In 1951, Benjamin P. Sandler, M.D. published a book titled Diet Prevents Polio. In this book, Dr Sandler indicated that a few of his “patients had had polio in childhood. Observations of these patients over a long period of time led me to suspect that their susceptibility to infection was possibly due to their poor diet with its high sugar and starch content. Their increased resistance to infection with a better diet confirmed this suspicion. It then occurred to me that their susceptibility to polio could be explained on a similar dietary basis. Specifically, I suspected that children and adults contracted polio because of low blood sugar brought on by a diet containing sugar and starch. I reasoned that the polio virus was able to cross tissue barriers, reach the brain and spinal cord, invade the nerve cells, damage or destroy them and cause paralysis. And I further reasoned that if the blood sugar never fell below 80 mg polio could never result.”
My nutritionist, who comes from a family that has a history of diabetes, firmly believes that sugar weakens the immune system of the body and that excess sugar consumption will create disease. He is quick to point out that while Americans have reduced fat intake, heart disease continues to rise. He alleges that the curve of the increase in heart disease matches the rate of sugar consumption over the years.
Nancy Appleton, Ph.D. author of the book Lick the Sugar Habit, has developed a list of 124 Ways Sugar Can Ruin Your Health. It would appear that while we’ve been so concerned with fats, we’ve almost forgotten about sugar. Although too much fat in the diet can lead to health problems like obesity, heart disease, and premature death, sugar consumption can be much more hazardous to the health. Diets high in sugar may promote, or complicate, health problems. Many consumers started to gain weight when they began purchasing “fat free” dessert items that were high in sugar. If you’re counting calories, you want every calorie to count. And that’s where sugar falls short: It offers calories but nothing else. The sugar in a muffin or a cappuccino will take a big chunk out of your calorie quota for the day without moving you closer to your daily goals for minerals, vitamins, and other nutrients. If you eat too much of the sweet stuff, you’ll have trouble getting enough healthy nutrients without going overboard on calories.

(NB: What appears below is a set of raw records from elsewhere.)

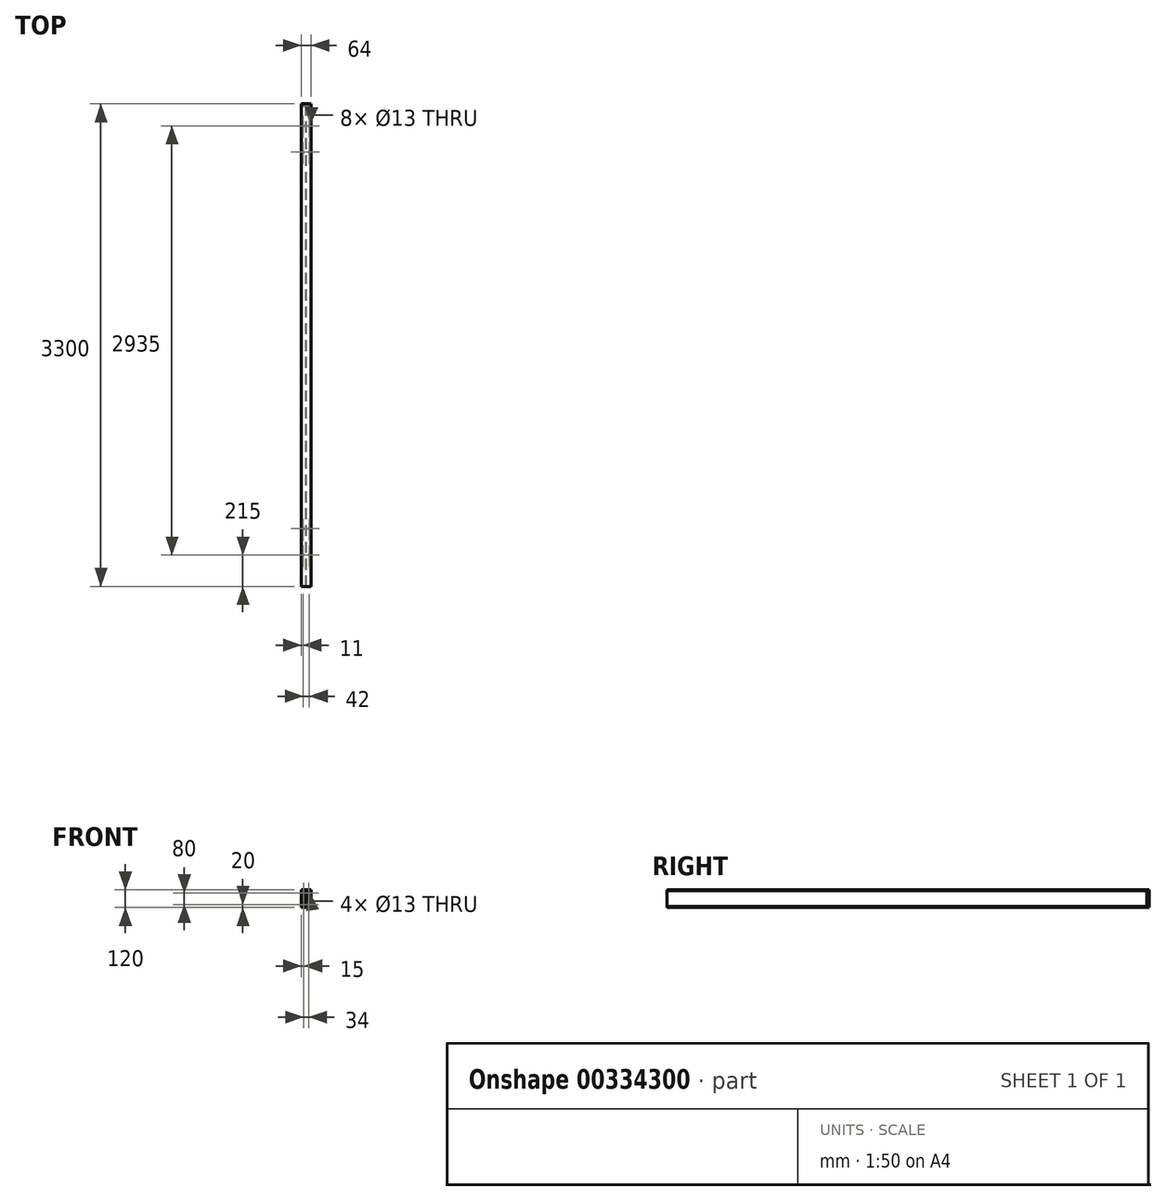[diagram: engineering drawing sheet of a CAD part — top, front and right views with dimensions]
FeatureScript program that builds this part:
annotation { "Feature Type Name" : "Feature", "Feature Type Description" : "" }
export const myFeature = defineFeature(function(context is Context, id is Id, definition is map)
    precondition{}
    {
        {
            var Q0;
            Q0=qCreatedBy(makeId("Front.planeOp"),FACE);
            var sketch = newSketch(context, id + "F0", { "sketchPlane" : qUnion([Q0])});
            skLineSegment(sketch, "E0", {"start": v(-32, 0) * mm, "end": v(32, 0) * mm});
            skLineSegment(sketch, "E1", {"start": v(32, 0) * mm, "end": v(32, 6.3) * mm});
            skLineSegment(sketch, "E2", {"start": v(32, 6.3) * mm, "end": v(9.2, 6.3) * mm});
            skLineSegment(sketch, "E3", {"start": v(2.2, 13.3) * mm, "end": v(2.2, 106.7) * mm});
            skLineSegment(sketch, "E4", {"start": v(9.2, 113.7) * mm, "end": v(32, 113.7) * mm});
            skLineSegment(sketch, "E5", {"start": v(32, 113.7) * mm, "end": v(32, 120) * mm});
            skLineSegment(sketch, "E6", {"start": v(32, 120) * mm, "end": v(-32, 120) * mm});
            skLineSegment(sketch, "E7", {"start": v(-32, 120) * mm, "end": v(-32, 113.7) * mm});
            skLineSegment(sketch, "E8", {"start": v(-32, 113.7) * mm, "end": v(-9.2, 113.7) * mm});
            skLineSegment(sketch, "E9", {"start": v(-2.2, 106.7) * mm, "end": v(-2.2, 13.3) * mm});
            skLineSegment(sketch, "E10", {"start": v(-9.2, 6.3) * mm, "end": v(-32, 6.3) * mm});
            skLineSegment(sketch, "E11", {"start": v(-32, 6.3) * mm, "end": v(-32, 0) * mm});
            skLineSegment(sketch, "E12", {"start": v(0, 0) * mm, "end": v(0, 0) * mm});
            skPoint(sketch, "E13.visualSharp", {"position": v(-2.2, 113.7) * mm});
            skArc(sketch, "E13.filletArc", {"start": v(-2.2, 106.7) * mm, "mid": v(-4.25, 111.65) * mm, "end": v(-9.2, 113.7) * mm});
            skPoint(sketch, "E14.visualSharp", {"position": v(-2.2, 6.3) * mm});
            skArc(sketch, "E14.filletArc", {"start": v(-9.2, 6.3) * mm, "mid": v(-4.25, 8.35) * mm, "end": v(-2.2, 13.3) * mm});
            skPoint(sketch, "E15.visualSharp", {"position": v(2.2, 6.3) * mm});
            skArc(sketch, "E15.filletArc", {"start": v(2.2, 13.3) * mm, "mid": v(4.25, 8.35) * mm, "end": v(9.2, 6.3) * mm});
            skPoint(sketch, "E16.visualSharp", {"position": v(2.2, 113.7) * mm});
            skArc(sketch, "E16.filletArc", {"start": v(9.2, 113.7) * mm, "mid": v(4.25, 111.65) * mm, "end": v(2.2, 106.7) * mm});
            skSolve(sketch);
        }
        {
            var Q0;
            Q0=makeQuery(id+"F0.imprint","IMPRINT",FACE,{"disambiguationData":[TD([[makeQuery(id+"F0.imprint","IMPRINT",EDGE,{"derivedFrom":sQuery(id+"F0.wireOp",EDGE,"E0")}),1.0]])]});
            extrude(context, id + "F1", {"entities" : qUnion([Q0]), "depth" : 300 * mm, "hasSecondDirection" : true, "secondDirectionOppositeDirection" : true, "secondDirectionDepth" : 3000 * mm});
        }
        {
            var Q0;
            Q0=makeQuery(id+"F1.opExtrude","CAP_FACE",FACE,{"disambiguationData":[OSD([sQuery(id+"F0.wireOp",EDGE,"E0"),sQuery(id+"F0.wireOp",EDGE,"E1"),sQuery(id+"F0.wireOp",EDGE,"E2"),sQuery(id+"F0.wireOp",EDGE,"E3"),sQuery(id+"F0.wireOp",EDGE,"E4"),sQuery(id+"F0.wireOp",EDGE,"E5"),sQuery(id+"F0.wireOp",EDGE,"E6"),sQuery(id+"F0.wireOp",EDGE,"E7"),sQuery(id+"F0.wireOp",EDGE,"E8"),sQuery(id+"F0.wireOp",EDGE,"E9"),sQuery(id+"F0.wireOp",EDGE,"E10"),sQuery(id+"F0.wireOp",EDGE,"E11"),sQuery(id+"F0.wireOp",EDGE,"E13.filletArc"),sQuery(id+"F0.wireOp",EDGE,"E14.filletArc"),sQuery(id+"F0.wireOp",EDGE,"E15.filletArc"),sQuery(id+"F0.wireOp",EDGE,"E16.filletArc")])],"isStart":true});
            var sketch = newSketch(context, id + "F2", { "sketchPlane" : qUnion([Q0])});
            skLineSegment(sketch, "E17.bottom", {"start": v(-32, 0) * mm, "end": v(32, 0) * mm});
            skLineSegment(sketch, "E17.top", {"start": v(-32, 120) * mm, "end": v(32, 120) * mm});
            skLineSegment(sketch, "E17.left", {"start": v(-32, 0) * mm, "end": v(-32, 120) * mm});
            skLineSegment(sketch, "E17.right", {"start": v(32, 0) * mm, "end": v(32, 120) * mm});
            skCircle(sketch, "E18", {"center": v(-17, 100) * mm, "radius": 6.5 * mm});
            skCircle(sketch, "E19", {"center": v(17, 100) * mm, "radius": 6.5 * mm});
            skCircle(sketch, "E20", {"center": v(17, 20) * mm, "radius": 6.5 * mm});
            skCircle(sketch, "E21", {"center": v(-17, 20) * mm, "radius": 6.5 * mm});
            skLineSegment(sketch, "E22", {"start": v(-17, 100) * mm, "end": v(17, 100) * mm, "construction": true});
            skLineSegment(sketch, "E23", {"start": v(-17, 20) * mm, "end": v(17, 20) * mm, "construction": true});
            skLineSegment(sketch, "E24", {"start": v(0, 120) * mm, "end": v(0, 0) * mm, "construction": true});
            skPoint(sketch, "E24.startSnap0", {"position": v(0, 120) * mm});
            skLineSegment(sketch, "E25", {"start": v(-32, 60) * mm, "end": v(32, 60) * mm, "construction": true});
            skSolve(sketch);
        }
        {
            var Q0;
            Q0=makeQuery(id+"F2.imprint","IMPRINT",FACE,{"disambiguationData":[TD([[makeQuery(id+"F2.imprint","IMPRINT",EDGE,{"derivedFrom":sQuery(id+"F2.wireOp",EDGE,"E19")}),-1.0]])]});
            var Q1;
            Q1=makeQuery(id+"F2.imprint","IMPRINT",FACE,{"disambiguationData":[TD([[makeQuery(id+"F2.imprint","IMPRINT",EDGE,{"derivedFrom":sQuery(id+"F2.wireOp",EDGE,"E18")}),-1.0]])]});
            var Q2;
            {var subQ3=sQuery(id+"F2.wireOp",EDGE,"E17.bottom");Q2=makeQuery(id+"F2.imprint","IMPRINT",FACE,{"disambiguationData":[TD([[makeQuery(id+"F2.imprint","IMPRINT",EDGE,{"derivedFrom":subQ3}),-1.0]])]});}
            extrude(context, id + "F3", {"entities" : qUnion([Q0, Q1, Q2]), "operationType" : NewBodyOperationType.ADD, "oppositeDirection" : true, "depth" : 12 * mm});
        }
        {
            var Q0;
            Q0=makeQuery(id+"F3.boolean.opBoolean","INTERSECT",EDGE,{"derivedFrom":[makeQuery(id+"F1.opExtrude","SWEPT_FACE",FACE,{"disambiguationData":[OSD([sQuery(id+"F0.wireOp",EDGE,"E4")])]}),makeQuery(id+"F3.opExtrude","CAP_FACE",FACE,{"disambiguationData":[OSD([sQuery(id+"F2.wireOp",EDGE,"E17.bottom"),sQuery(id+"F2.wireOp",EDGE,"E17.top"),sQuery(id+"F2.wireOp",EDGE,"E17.left"),sQuery(id+"F2.wireOp",EDGE,"E17.right"),sQuery(id+"F2.wireOp",EDGE,"E18"),sQuery(id+"F2.wireOp",EDGE,"E19"),sQuery(id+"F2.wireOp",EDGE,"E20"),sQuery(id+"F2.wireOp",EDGE,"E21")])],"isStart":false})]});
            var Q1;
            Q1=makeQuery(id+"F3.boolean.opBoolean","INTERSECT",EDGE,{"derivedFrom":[makeQuery(id+"F1.opExtrude","SWEPT_FACE",FACE,{"disambiguationData":[OSD([sQuery(id+"F0.wireOp",EDGE,"E16.filletArc")])]}),makeQuery(id+"F3.opExtrude","CAP_FACE",FACE,{"disambiguationData":[OSD([sQuery(id+"F2.wireOp",EDGE,"E17.bottom"),sQuery(id+"F2.wireOp",EDGE,"E17.top"),sQuery(id+"F2.wireOp",EDGE,"E17.left"),sQuery(id+"F2.wireOp",EDGE,"E17.right"),sQuery(id+"F2.wireOp",EDGE,"E18"),sQuery(id+"F2.wireOp",EDGE,"E19"),sQuery(id+"F2.wireOp",EDGE,"E20"),sQuery(id+"F2.wireOp",EDGE,"E21")])],"isStart":false})]});
            var Q2;
            Q2=makeQuery(id+"F3.boolean.opBoolean","INTERSECT",EDGE,{"derivedFrom":[makeQuery(id+"F1.opExtrude","SWEPT_FACE",FACE,{"disambiguationData":[OSD([sQuery(id+"F0.wireOp",EDGE,"E3")])]}),makeQuery(id+"F3.opExtrude","CAP_FACE",FACE,{"disambiguationData":[OSD([sQuery(id+"F2.wireOp",EDGE,"E17.bottom"),sQuery(id+"F2.wireOp",EDGE,"E17.top"),sQuery(id+"F2.wireOp",EDGE,"E17.left"),sQuery(id+"F2.wireOp",EDGE,"E17.right"),sQuery(id+"F2.wireOp",EDGE,"E18"),sQuery(id+"F2.wireOp",EDGE,"E19"),sQuery(id+"F2.wireOp",EDGE,"E20"),sQuery(id+"F2.wireOp",EDGE,"E21")])],"isStart":false})]});
            var Q3;
            Q3=makeQuery(id+"F3.boolean.opBoolean","INTERSECT",EDGE,{"derivedFrom":[makeQuery(id+"F1.opExtrude","SWEPT_FACE",FACE,{"disambiguationData":[OSD([sQuery(id+"F0.wireOp",EDGE,"E15.filletArc")])]}),makeQuery(id+"F3.opExtrude","CAP_FACE",FACE,{"disambiguationData":[OSD([sQuery(id+"F2.wireOp",EDGE,"E17.bottom"),sQuery(id+"F2.wireOp",EDGE,"E17.top"),sQuery(id+"F2.wireOp",EDGE,"E17.left"),sQuery(id+"F2.wireOp",EDGE,"E17.right"),sQuery(id+"F2.wireOp",EDGE,"E18"),sQuery(id+"F2.wireOp",EDGE,"E19"),sQuery(id+"F2.wireOp",EDGE,"E20"),sQuery(id+"F2.wireOp",EDGE,"E21")])],"isStart":false})]});
            var Q4;
            Q4=makeQuery(id+"F3.boolean.opBoolean","INTERSECT",EDGE,{"derivedFrom":[makeQuery(id+"F1.opExtrude","SWEPT_FACE",FACE,{"disambiguationData":[OSD([sQuery(id+"F0.wireOp",EDGE,"E2")])]}),makeQuery(id+"F3.opExtrude","CAP_FACE",FACE,{"disambiguationData":[OSD([sQuery(id+"F2.wireOp",EDGE,"E17.bottom"),sQuery(id+"F2.wireOp",EDGE,"E17.top"),sQuery(id+"F2.wireOp",EDGE,"E17.left"),sQuery(id+"F2.wireOp",EDGE,"E17.right"),sQuery(id+"F2.wireOp",EDGE,"E18"),sQuery(id+"F2.wireOp",EDGE,"E19"),sQuery(id+"F2.wireOp",EDGE,"E20"),sQuery(id+"F2.wireOp",EDGE,"E21")])],"isStart":false})]});
            chamfer(context, id + "F4", {"entities" : qUnion([Q0, Q1, Q2, Q3, Q4]), "width" : 3 * mm, "tangentPropagation" : true});
        }
        {
            var Q0;
            Q0=makeQuery(id+"F3.boolean.opBoolean","INTERSECT",EDGE,{"derivedFrom":[makeQuery(id+"F1.opExtrude","SWEPT_FACE",FACE,{"disambiguationData":[OSD([sQuery(id+"F0.wireOp",EDGE,"E10")])]}),makeQuery(id+"F3.opExtrude","CAP_FACE",FACE,{"disambiguationData":[OSD([sQuery(id+"F2.wireOp",EDGE,"E17.bottom"),sQuery(id+"F2.wireOp",EDGE,"E17.top"),sQuery(id+"F2.wireOp",EDGE,"E17.left"),sQuery(id+"F2.wireOp",EDGE,"E17.right"),sQuery(id+"F2.wireOp",EDGE,"E18"),sQuery(id+"F2.wireOp",EDGE,"E19"),sQuery(id+"F2.wireOp",EDGE,"E20"),sQuery(id+"F2.wireOp",EDGE,"E21")])],"isStart":false})]});
            var Q1;
            Q1=makeQuery(id+"F3.boolean.opBoolean","INTERSECT",EDGE,{"derivedFrom":[makeQuery(id+"F1.opExtrude","SWEPT_FACE",FACE,{"disambiguationData":[OSD([sQuery(id+"F0.wireOp",EDGE,"E14.filletArc")])]}),makeQuery(id+"F3.opExtrude","CAP_FACE",FACE,{"disambiguationData":[OSD([sQuery(id+"F2.wireOp",EDGE,"E17.bottom"),sQuery(id+"F2.wireOp",EDGE,"E17.top"),sQuery(id+"F2.wireOp",EDGE,"E17.left"),sQuery(id+"F2.wireOp",EDGE,"E17.right"),sQuery(id+"F2.wireOp",EDGE,"E18"),sQuery(id+"F2.wireOp",EDGE,"E19"),sQuery(id+"F2.wireOp",EDGE,"E20"),sQuery(id+"F2.wireOp",EDGE,"E21")])],"isStart":false})]});
            var Q2;
            Q2=makeQuery(id+"F3.boolean.opBoolean","INTERSECT",EDGE,{"derivedFrom":[makeQuery(id+"F1.opExtrude","SWEPT_FACE",FACE,{"disambiguationData":[OSD([sQuery(id+"F0.wireOp",EDGE,"E9")])]}),makeQuery(id+"F3.opExtrude","CAP_FACE",FACE,{"disambiguationData":[OSD([sQuery(id+"F2.wireOp",EDGE,"E17.bottom"),sQuery(id+"F2.wireOp",EDGE,"E17.top"),sQuery(id+"F2.wireOp",EDGE,"E17.left"),sQuery(id+"F2.wireOp",EDGE,"E17.right"),sQuery(id+"F2.wireOp",EDGE,"E18"),sQuery(id+"F2.wireOp",EDGE,"E19"),sQuery(id+"F2.wireOp",EDGE,"E20"),sQuery(id+"F2.wireOp",EDGE,"E21")])],"isStart":false})]});
            var Q3;
            Q3=makeQuery(id+"F3.boolean.opBoolean","INTERSECT",EDGE,{"derivedFrom":[makeQuery(id+"F1.opExtrude","SWEPT_FACE",FACE,{"disambiguationData":[OSD([sQuery(id+"F0.wireOp",EDGE,"E13.filletArc")])]}),makeQuery(id+"F3.opExtrude","CAP_FACE",FACE,{"disambiguationData":[OSD([sQuery(id+"F2.wireOp",EDGE,"E17.bottom"),sQuery(id+"F2.wireOp",EDGE,"E17.top"),sQuery(id+"F2.wireOp",EDGE,"E17.left"),sQuery(id+"F2.wireOp",EDGE,"E17.right"),sQuery(id+"F2.wireOp",EDGE,"E18"),sQuery(id+"F2.wireOp",EDGE,"E19"),sQuery(id+"F2.wireOp",EDGE,"E20"),sQuery(id+"F2.wireOp",EDGE,"E21")])],"isStart":false})]});
            var Q4;
            Q4=makeQuery(id+"F3.boolean.opBoolean","INTERSECT",EDGE,{"derivedFrom":[makeQuery(id+"F1.opExtrude","SWEPT_FACE",FACE,{"disambiguationData":[OSD([sQuery(id+"F0.wireOp",EDGE,"E8")])]}),makeQuery(id+"F3.opExtrude","CAP_FACE",FACE,{"disambiguationData":[OSD([sQuery(id+"F2.wireOp",EDGE,"E17.bottom"),sQuery(id+"F2.wireOp",EDGE,"E17.top"),sQuery(id+"F2.wireOp",EDGE,"E17.left"),sQuery(id+"F2.wireOp",EDGE,"E17.right"),sQuery(id+"F2.wireOp",EDGE,"E18"),sQuery(id+"F2.wireOp",EDGE,"E19"),sQuery(id+"F2.wireOp",EDGE,"E20"),sQuery(id+"F2.wireOp",EDGE,"E21")])],"isStart":false})]});
            chamfer(context, id + "F5", {"entities" : qUnion([Q0, Q1, Q2, Q3, Q4]), "width" : 3 * mm, "tangentPropagation" : true});
        }
        {
            var Q0;
            Q0=makeQuery(id+"F1.opExtrude","SWEPT_FACE",FACE,{"disambiguationData":[OSD([sQuery(id+"F0.wireOp",EDGE,"E0")])]});
            var sketch = newSketch(context, id + "F6", { "sketchPlane" : qUnion([Q0])});
            skLineSegment(sketch, "E26.bottom", {"start": v(21, -95) * mm, "end": v(-21, -95) * mm, "construction": true});
            skLineSegment(sketch, "E26.top", {"start": v(21, 85) * mm, "end": v(-21, 85) * mm, "construction": true});
            skLineSegment(sketch, "E26.left", {"start": v(21, -95) * mm, "end": v(21, 85) * mm, "construction": true});
            skLineSegment(sketch, "E26.right", {"start": v(-21, -95) * mm, "end": v(-21, 85) * mm, "construction": true});
            skPoint(sketch, "E26.middle", {"position": v(0, -5) * mm});
            skCircle(sketch, "E27", {"center": v(21, 85) * mm, "radius": 6.5 * mm});
            skCircle(sketch, "E28", {"center": v(21, -95) * mm, "radius": 6.5 * mm});
            skCircle(sketch, "E29", {"center": v(-21, -95) * mm, "radius": 6.5 * mm});
            skCircle(sketch, "E30", {"center": v(-21, 85) * mm, "radius": 6.5 * mm});
            skLineSegment(sketch, "E31.bottom", {"start": v(21, -2850) * mm, "end": v(-21, -2850) * mm, "construction": true});
            skLineSegment(sketch, "E31.top", {"start": v(21, -2670) * mm, "end": v(-21, -2670) * mm, "construction": true});
            skLineSegment(sketch, "E31.left", {"start": v(21, -2850) * mm, "end": v(21, -2670) * mm, "construction": true});
            skLineSegment(sketch, "E31.right", {"start": v(-21, -2850) * mm, "end": v(-21, -2670) * mm, "construction": true});
            skPoint(sketch, "E31.middle", {"position": v(0, -2760) * mm});
            skPoint(sketch, "E31.middle.positionSnap0", {"position": v(0, -95) * mm});
            skPoint(sketch, "E31.centerSnap0", {"position": v(0, -95) * mm});
            skCircle(sketch, "E32", {"center": v(-21, -2670) * mm, "radius": 6.5 * mm});
            skCircle(sketch, "E33", {"center": v(21, -2670) * mm, "radius": 6.5 * mm});
            skCircle(sketch, "E34", {"center": v(-21, -2850) * mm, "radius": 6.5 * mm});
            skCircle(sketch, "E35", {"center": v(21, -2850) * mm, "radius": 6.5 * mm});
            skSolve(sketch);
        }
        {
            var Q0;
            Q0=makeQuery(id+"F6.imprint","IMPRINT",FACE,{"disambiguationData":[TD([[makeQuery(id+"F6.imprint","IMPRINT",EDGE,{"derivedFrom":sQuery(id+"F6.wireOp",EDGE,"JJcsFfbY-181H-b44I-lAzz-ahYGcjGX36jE")}),1.0]])]});
            var Q1;
            Q1=makeQuery(id+"F6.imprint","IMPRINT",FACE,{"disambiguationData":[TD([[makeQuery(id+"F6.imprint","IMPRINT",EDGE,{"derivedFrom":sQuery(id+"F6.wireOp",EDGE,"8X0YDoZR-MKSx-xxUy-kiRu-iMODx4XVsFsO")}),1.0]])]});
            var Q2;
            Q2=makeQuery(id+"F6.imprint","IMPRINT",FACE,{"disambiguationData":[TD([[makeQuery(id+"F6.imprint","IMPRINT",EDGE,{"derivedFrom":sQuery(id+"F6.wireOp",EDGE,"7u1V7NTp-PA7n-3RXo-sr4M-a3gBre18wiXg")}),1.0]])]});
            var Q3;
            Q3=makeQuery(id+"F6.imprint","IMPRINT",FACE,{"disambiguationData":[TD([[makeQuery(id+"F6.imprint","IMPRINT",EDGE,{"derivedFrom":sQuery(id+"F6.wireOp",EDGE,"P3kTRWrh-zypR-1Pc7-TaIP-jTxsZJOuPHQd")}),1.0]])]});
            var Q4;
            Q4=makeQuery(id+"F6.imprint","IMPRINT",FACE,{"disambiguationData":[TD([[makeQuery(id+"F6.imprint","IMPRINT",EDGE,{"derivedFrom":sQuery(id+"F6.wireOp",EDGE,"dIOHaGGm-riHm-lTID-DCxn-ymXNWbhd4pZG")}),1.0]])]});
            var Q5;
            Q5=makeQuery(id+"F6.imprint","IMPRINT",FACE,{"disambiguationData":[TD([[makeQuery(id+"F6.imprint","IMPRINT",EDGE,{"derivedFrom":sQuery(id+"F6.wireOp",EDGE,"vp5bpoyW-BOQE-W55p-YgiJ-HtZX2Kjx4qEI")}),1.0]])]});
            var Q6;
            Q6=makeQuery(id+"F6.imprint","IMPRINT",FACE,{"disambiguationData":[TD([[makeQuery(id+"F6.imprint","IMPRINT",EDGE,{"derivedFrom":sQuery(id+"F6.wireOp",EDGE,"yILJJugs-jyyq-eTye-5h8z-FDoijVoQVvbv")}),1.0]])]});
            var Q7;
            Q7=makeQuery(id+"F6.imprint","IMPRINT",FACE,{"disambiguationData":[TD([[makeQuery(id+"F6.imprint","IMPRINT",EDGE,{"derivedFrom":sQuery(id+"F6.wireOp",EDGE,"QoqENZRi-UZpU-HqW0-CNnS-FCZrDTomPy0M")}),1.0]])]});
            var Q8;
            Q8=makeQuery(id+"F6.imprint","IMPRINT",FACE,{"disambiguationData":[TD([[makeQuery(id+"F6.imprint","IMPRINT",EDGE,{"derivedFrom":sQuery(id+"F6.wireOp",EDGE,"E27")}),1.0]])]});
            var Q9;
            Q9=makeQuery(id+"F6.imprint","IMPRINT",FACE,{"disambiguationData":[TD([[makeQuery(id+"F6.imprint","IMPRINT",EDGE,{"derivedFrom":sQuery(id+"F6.wireOp",EDGE,"E30")}),1.0]])]});
            var Q10;
            Q10=makeQuery(id+"F6.imprint","IMPRINT",FACE,{"disambiguationData":[TD([[makeQuery(id+"F6.imprint","IMPRINT",EDGE,{"derivedFrom":sQuery(id+"F6.wireOp",EDGE,"E29")}),1.0]])]});
            var Q11;
            Q11=makeQuery(id+"F6.imprint","IMPRINT",FACE,{"disambiguationData":[TD([[makeQuery(id+"F6.imprint","IMPRINT",EDGE,{"derivedFrom":sQuery(id+"F6.wireOp",EDGE,"E28")}),1.0]])]});
            var Q12;
            Q12=makeQuery(id+"F6.imprint","IMPRINT",FACE,{"disambiguationData":[TD([[makeQuery(id+"F6.imprint","IMPRINT",EDGE,{"derivedFrom":sQuery(id+"F6.wireOp",EDGE,"E32")}),1.0]])]});
            var Q13;
            Q13=makeQuery(id+"F6.imprint","IMPRINT",FACE,{"disambiguationData":[TD([[makeQuery(id+"F6.imprint","IMPRINT",EDGE,{"derivedFrom":sQuery(id+"F6.wireOp",EDGE,"E33")}),1.0]])]});
            var Q14;
            Q14=makeQuery(id+"F6.imprint","IMPRINT",FACE,{"disambiguationData":[TD([[makeQuery(id+"F6.imprint","IMPRINT",EDGE,{"derivedFrom":sQuery(id+"F6.wireOp",EDGE,"E35")}),1.0]])]});
            var Q15;
            Q15=makeQuery(id+"F6.imprint","IMPRINT",FACE,{"disambiguationData":[TD([[makeQuery(id+"F6.imprint","IMPRINT",EDGE,{"derivedFrom":sQuery(id+"F6.wireOp",EDGE,"E34")}),1.0]])]});
            extrude(context, id + "F7", {"entities" : qUnion([Q0, Q1, Q2, Q3, Q4, Q5, Q6, Q7, Q8, Q9, Q10, Q11, Q12, Q13, Q14, Q15]), "operationType" : NewBodyOperationType.REMOVE, "endBound" : BoundingType.UP_TO_NEXT, "oppositeDirection" : true, "depth" : 25 * mm});
        }
    });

Sugar is far more fattening for most people than fat is. The leading source of calories for kids and teens is from carbonated soft drinks and juice containing high-fructose corn syrup and sugar, and as a result they are becoming obese and developing type 2 diabetes at an alarming rate. In liquid form, sugars are very problematic as usually they are consumed as extra calories as opposed to substituting for solid foods.
High fructose corn syrup is a crystalline fructose or hydrolized fructose product that is manufactured in the lab (genetically modified corn) that came onto the market in about 1970, and because it is so inexpensive, it is used as a preservative in all kinds of foods one would not expect. I have even noticed it as an ingredient in those touted-as-healthy low-calorie frozen dinners! It is now everywhere in processed foods, including crackers, baked goods, salad dressings, ketchup, medications, and obviously, soft drinks. High-fructose corn syrup is particularly dangerous, because unlike sucrose which raises blood-glucose levels, HFC syrup converts into triglycerides and adipose tissue within an hour of ingestion.